Ladli outreach workers found her and took her in to the sanctuary that it offers for abused, orphaned and destitute children in the Rajasthan state capital of 2.8 million people, 260 km (160 miles) southwest of Delhi.
"We try to give the children here their lives back," said founder Abha Goswami, 50. "We are giving love to our children. We are giving care to our children."
Goswami, whose mother died when she was just 18 months old and who was orphaned at 16, founded the I-India project in 1993 giving help to 500 of Jaipur's street children.
Three years later it set up the Child Inn boys home and the Ladli girls home and in 2000 it got its two School on Wheels buses touring the streets offering basic reading and writing lessons to children who would otherwise have no education.
Last year some 3,000 children passed through the hands of Goswami and her helpers -- either through the buses or the four homes and one vocational centre -- also called Ladli -- that I-India now operates.
GIVING LIFE TO CHILDREN
But resources are scarce. The organisation can not offer residential care to more than a handful of children, so the majority go back home or onto the streets every night.
"We have street children, runaways, orphans, children of prostitutes -- often child prostitutes themselves -- and abandoned children from divided families," Goswami said. "But we can't feed everyone in our homes."
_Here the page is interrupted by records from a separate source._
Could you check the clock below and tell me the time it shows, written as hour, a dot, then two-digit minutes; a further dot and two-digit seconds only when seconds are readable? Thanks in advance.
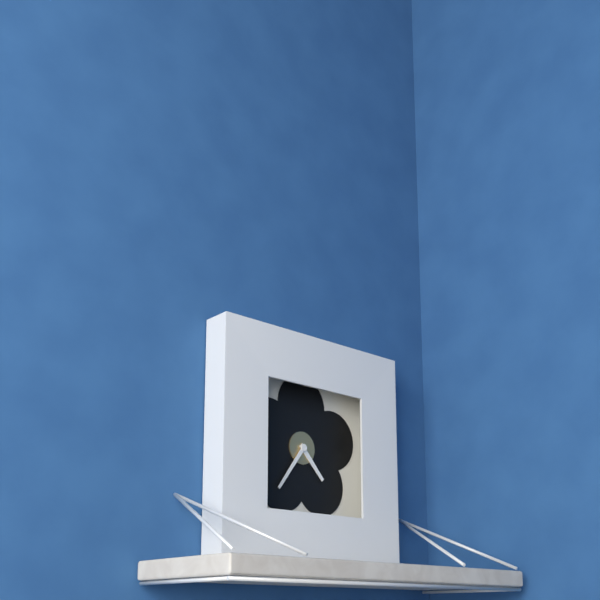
4.36
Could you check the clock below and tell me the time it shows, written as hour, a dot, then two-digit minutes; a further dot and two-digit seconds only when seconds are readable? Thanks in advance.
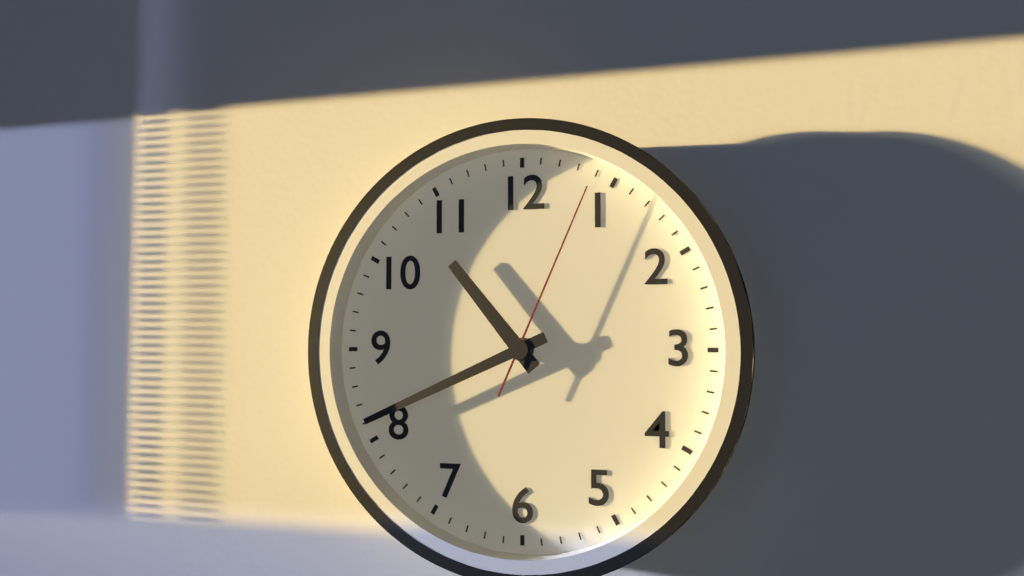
10.41.04
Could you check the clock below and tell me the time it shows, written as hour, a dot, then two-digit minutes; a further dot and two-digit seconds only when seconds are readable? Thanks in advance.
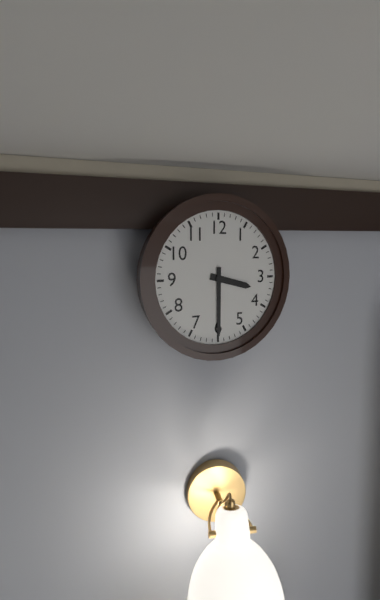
3.30
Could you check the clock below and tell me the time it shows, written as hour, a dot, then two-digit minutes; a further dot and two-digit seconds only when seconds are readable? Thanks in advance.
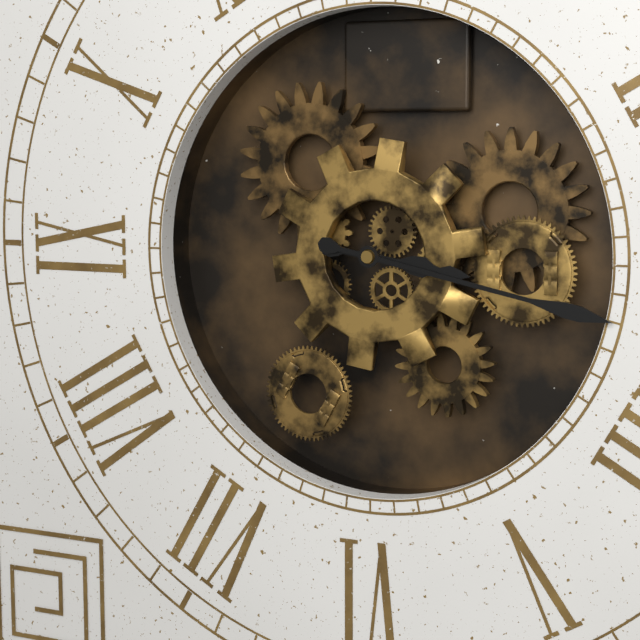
3.17
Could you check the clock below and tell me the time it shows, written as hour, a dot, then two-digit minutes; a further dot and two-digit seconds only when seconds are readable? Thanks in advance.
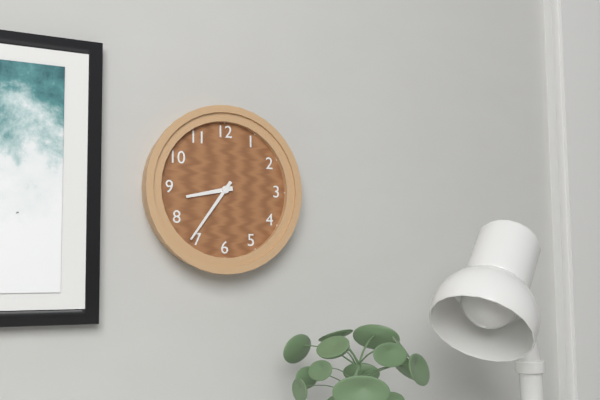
8.36
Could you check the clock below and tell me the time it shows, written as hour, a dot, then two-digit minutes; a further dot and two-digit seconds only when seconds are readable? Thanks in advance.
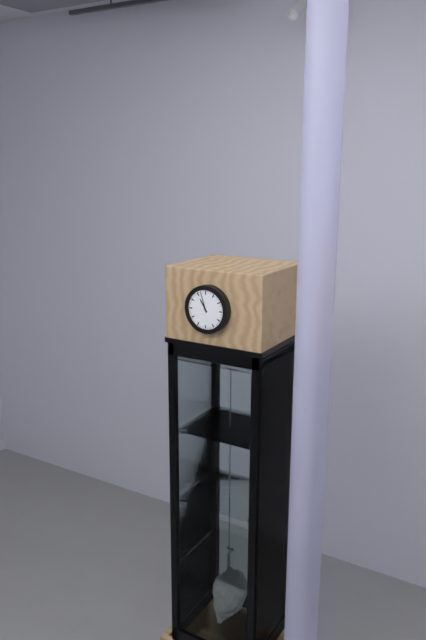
10.57
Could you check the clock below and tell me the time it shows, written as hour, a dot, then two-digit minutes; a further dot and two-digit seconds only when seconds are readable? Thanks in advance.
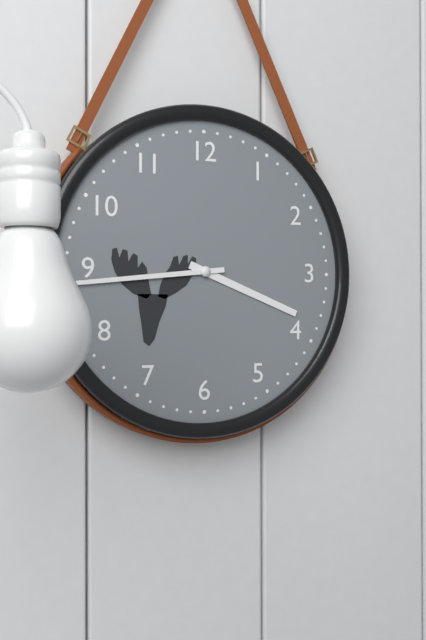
3.44
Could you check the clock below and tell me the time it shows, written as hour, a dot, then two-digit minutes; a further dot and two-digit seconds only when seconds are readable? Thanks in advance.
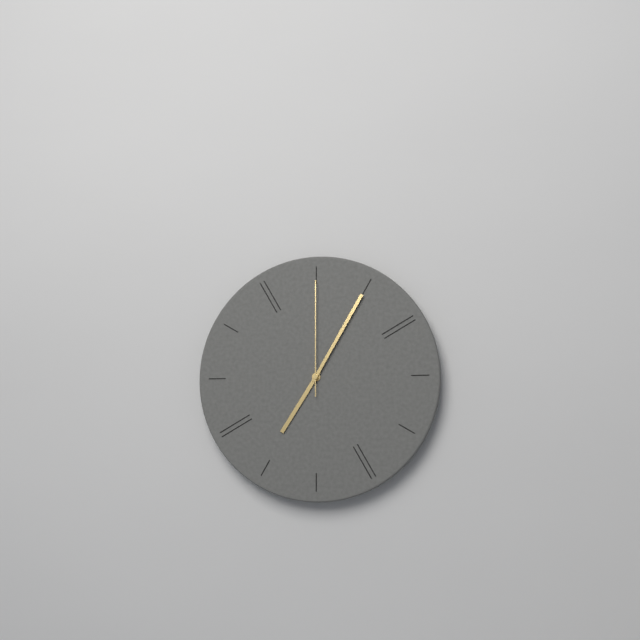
7.05.00
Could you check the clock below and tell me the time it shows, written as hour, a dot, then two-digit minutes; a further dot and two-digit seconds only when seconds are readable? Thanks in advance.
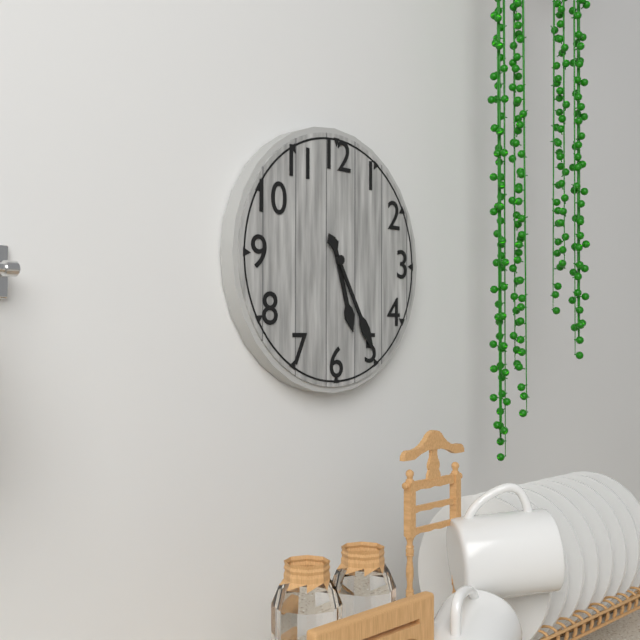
5.25
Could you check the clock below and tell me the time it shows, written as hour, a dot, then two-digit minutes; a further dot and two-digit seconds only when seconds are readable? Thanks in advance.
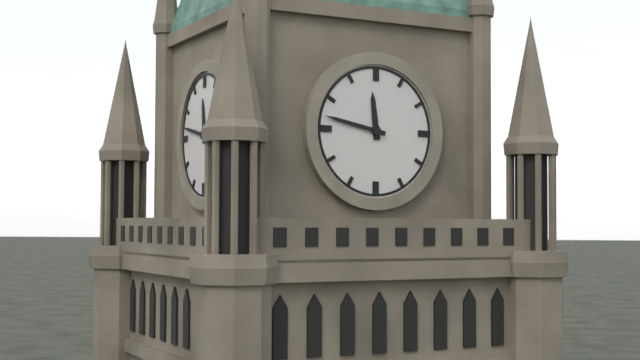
11.47
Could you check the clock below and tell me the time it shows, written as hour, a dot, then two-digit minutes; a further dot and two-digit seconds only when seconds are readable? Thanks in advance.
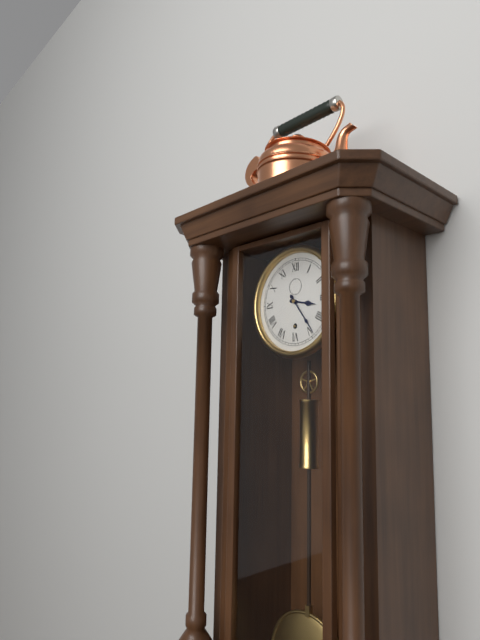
3.24
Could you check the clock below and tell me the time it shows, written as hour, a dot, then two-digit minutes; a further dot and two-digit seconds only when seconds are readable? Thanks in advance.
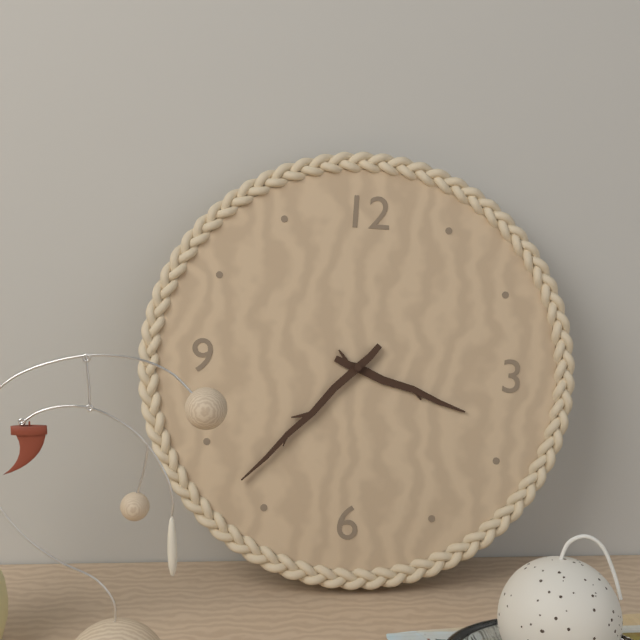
3.37
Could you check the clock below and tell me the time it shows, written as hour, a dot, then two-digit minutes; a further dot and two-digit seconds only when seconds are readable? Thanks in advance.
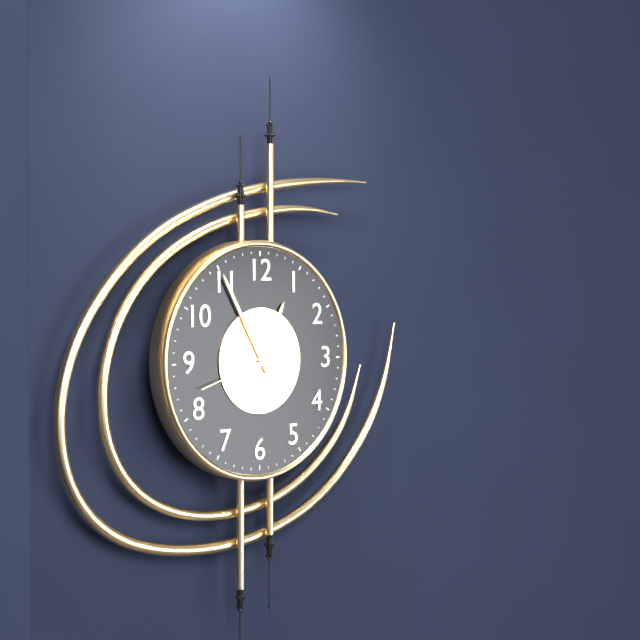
12.55.42
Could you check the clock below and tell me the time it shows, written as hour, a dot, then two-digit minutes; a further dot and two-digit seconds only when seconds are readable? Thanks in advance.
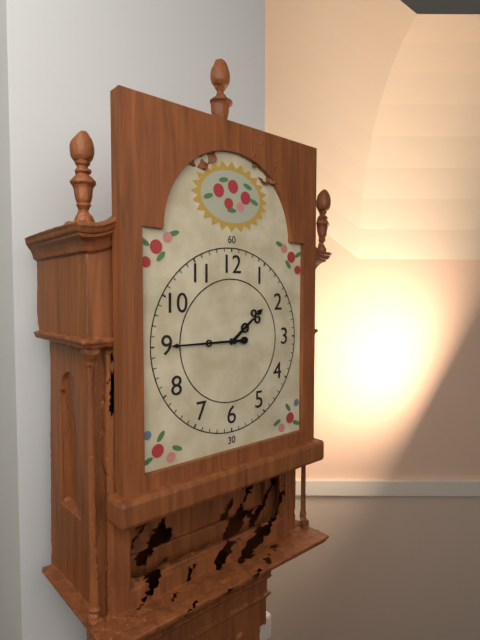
1.45
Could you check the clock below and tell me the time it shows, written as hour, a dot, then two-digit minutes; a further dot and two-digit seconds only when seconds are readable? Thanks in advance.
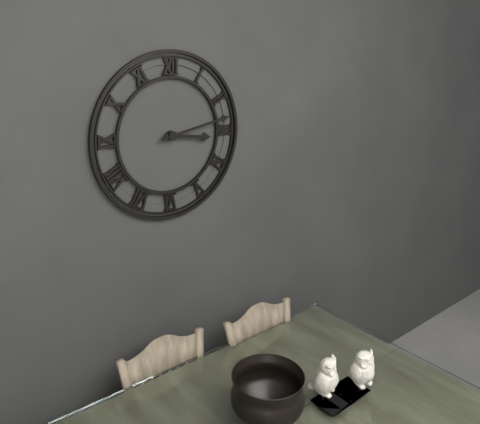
3.13
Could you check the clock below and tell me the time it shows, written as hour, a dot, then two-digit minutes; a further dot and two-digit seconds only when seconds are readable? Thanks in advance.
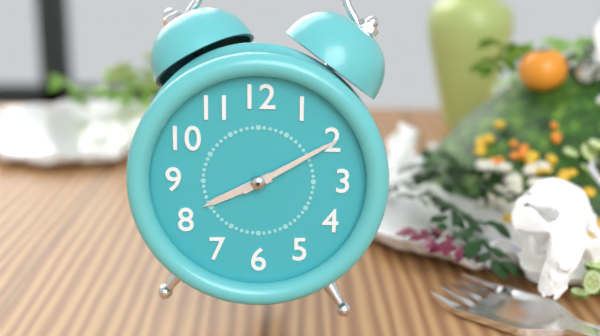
8.10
Even for Chand, there is the constant threat of her past dragging her back to wreck her future.
"If I saw my family again they would want me back to become a prostitute again to earn money," she said simply.
It is an endless struggle with scant help from the government and the centre heavily reliant on its own fund raising and foreign sponsors of individual projects.
One such project is for the children to make and sell jewellery.
At the moment it is 50 percent funded by a sponsor, but the goal is to make it completely self-sufficient -- and for each piece that is sold some money is put into a bank account for the girls for when they grow up and leave.
The projects are a beacon of light in a country whose economy is booming but where some 35 million of the one billion population are orphans and where around 300 million people are living on less than $1 a day -- of whom 140 million are children.
"Our children are safe here. We feed them and teach them ... We give them skills and hope, so they can make their way and earn a living later in life," Goswami said.
"For just a few dollars a day we can give life back to a child here," she added.